時期的に余裕があるなら『スタ演』を推奨したくなりますが、本当に全ての問題の論点を理解して身につけられるか。数学が得意な人を除き、一般的な受験生にとって数学の入試標準は負荷が大きめです。ほとんどの受験生にとって入試標準が受験勉強の締めになりますから問題数はよく考えて選ぶ必要があります。

本書のあとに取り組みたい参考書

 基本的に本書を終えたら入試数学の勉強は終わりでも良いと思いますが、最難関大の難問対策をする必要があるならオススメしたい参考書があります。それは『真・解法への道』と『ハイレベル数学の完全攻略』です。こちらは難問対策の参考書なので、本書をはじめとした入試標準よりもさらに問題数が少なくなっています。その分、解説が非常に丁寧になっているため、対策しにくい難問を根本的な考え方から学べます。

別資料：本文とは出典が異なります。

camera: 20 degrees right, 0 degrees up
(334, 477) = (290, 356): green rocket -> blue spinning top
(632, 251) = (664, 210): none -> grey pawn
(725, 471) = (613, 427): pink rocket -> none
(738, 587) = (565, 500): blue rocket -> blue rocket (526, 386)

 他にも『やさしい理系数学』などもあるのですが、出版年は古くなり、解説も丁寧とは言えません。入試標準までを早い時期から終えている人が「入試標準の難しめから発展まで」をアウトプットしたいときに使う参考書です。旧帝大志望以外は必要ないと思います。早慶の場合は文系理系問わず、入試標準までを完璧にできたら合格点を狙えますが、もし難問対策したい場合には第一に過去問を優先した方が良いでしょう。

 また、数学的な考え方が足りないと感じたときには、入試数学の理解度を上げるための参考書に取り組んでおくとより良いと思います。2025年現在なら『数学 方程式・図形・関数からとらえる数学の基礎 分野別標準問題精講』や『総合的研究 公式で深める数学』などがオススメです。入試標準まで解法暗記の方針で問題ない人もいますが、入試基礎よりも深く思考する部分が増えるために悪しき丸暗記に陥って得点に繋がらない人もいます。そういったときには数学的な概念や事象、操作をひとつずつ考え直すことで「自分が何をやろうとしているのか、何を求められているのか」が具体的にイメージできるようになって問題への対応力と安定感が上がります。

解法暗記は網羅性を頼りにするため、覚えることが数学にしては膨大になりがち。安易に暗記を積み重ねるのではなく、入試標準に取り組むタイミングで今までを振り返ることも大切です。